RootyT00t · 29/01/2021 19:49

@midgedude

It would be a space for anyone who isn't happy with sex spaces and for anyone who does not mind ,
Sorry, explain that to me again?
IamBarbaraofKent · 29/01/2021 19:50

Despite my possibly slightly older sounding pseudonym, I also consider myself to be young(ish) and I don't know a time when women didn't have basic rights enshrined in law.

Marital rape has only been illegal since 1992 in th UK, the idea that it was still legal when I was a small child seems completely bizzare. And on far more extreme end, I'm currently reading up on the mass rape of women carried out by the Red Army during the last months of the war. 100,000 in Berlin and similar in the Polish cities. Hardly addressed in the literature until recent years, while there has been a never-ending focus on the battles then men fought. US and British troops were also far from innocent. Women were an acceptable form of plunder and their suffering was a form of shame, you can take pride as a male soldier and be celebrated for it. Womens pain should be hushed up. This was only a few decades ago, no time at all and within living memory for many, not that far away from any of us.

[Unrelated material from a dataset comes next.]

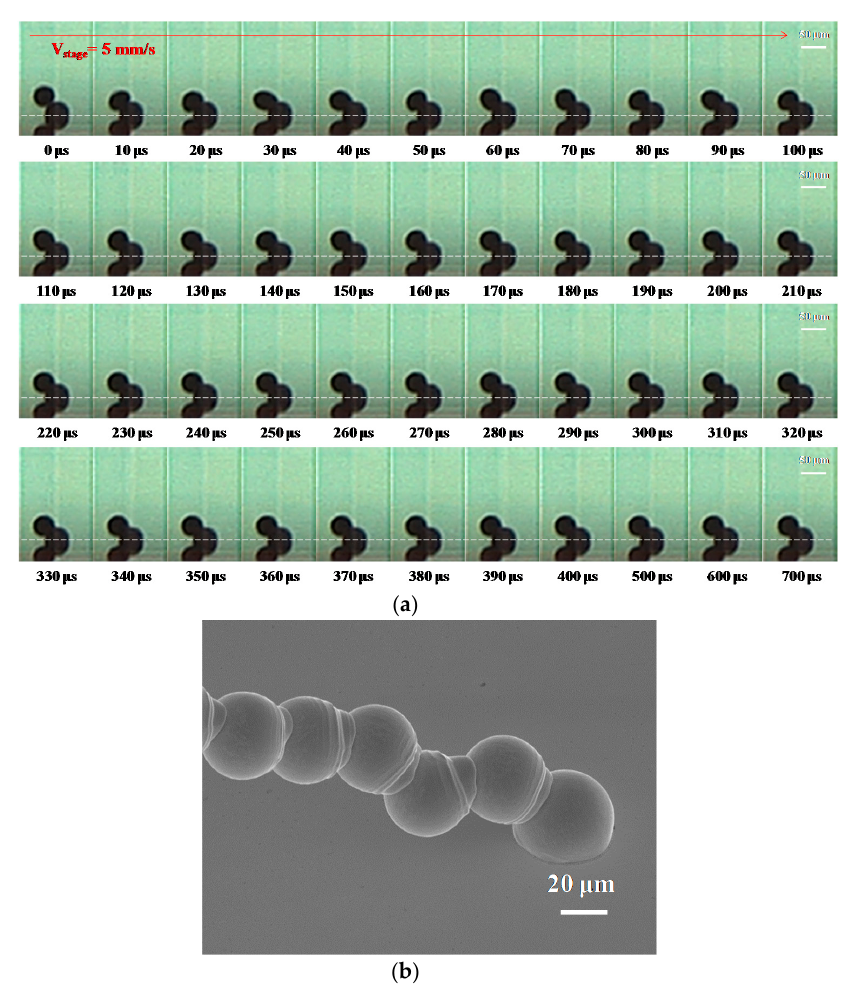
Figure 3. The deposition of molten metal droplets under a dot spacing of 25 μ m with the following initial characteristics: diameter D 0 = 50 μ m, velocity = 1.1 m ∙ s − 1 , stage velocity = 5 mm ∙ s − 1 (frequency = 200 Hz) and sample temperature 30 °C (Stefan number Ste = 0.722). ( a ) Evolution of a droplet impacting onto a solidified droplet recorded using a high-speed digital camera with condition A in Table 2. The dashed lines separate the outline of the droplet from that of its reflection on the substrate. The scale bars are 50 μ m; ( b ) tilted 40° SEM photograph of the droplets deposited on a gold-plated glass substrate. The scale bar is 20 μ m.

I realise this is not on the topic of the thread but I consider it vitally important to keep awareness of where the boundaries and protections that are in place are being pushed against. They have been erected for a reason. The history of the female sex is not a happy one. It would be naive of me to think the current safe status quo I experience will always be here, especially if we don't continue to act as guardians to the progress others have made for us.

Many other women have fought and suffered for the rights I enjoy today, it would be an insult to just let them fall for the sake of just "being kind".

RootyT00t · 29/01/2021 19:50

@ErrolTheDragon

I remember as a kid my mam used to make us get changed in a family one, mum dad and two kids, and I hated family changing rooms. Hated seeing people cutting about half dressed etc, so maybe i'm a prude.

So, you'd probably like one of the possible solutions which is properly designed individual spaces in the mix. Mixed sex rooms at swimming pools etc are needed for a single parent going with opposite sex children, and also for people who need carers.

Oh I know they're needed, I'm not taking away from that!

So would you propose moving people who don't want to get changed in a communal area into the "third space" or moving people who are trans into the third space? I'm not sure i get this.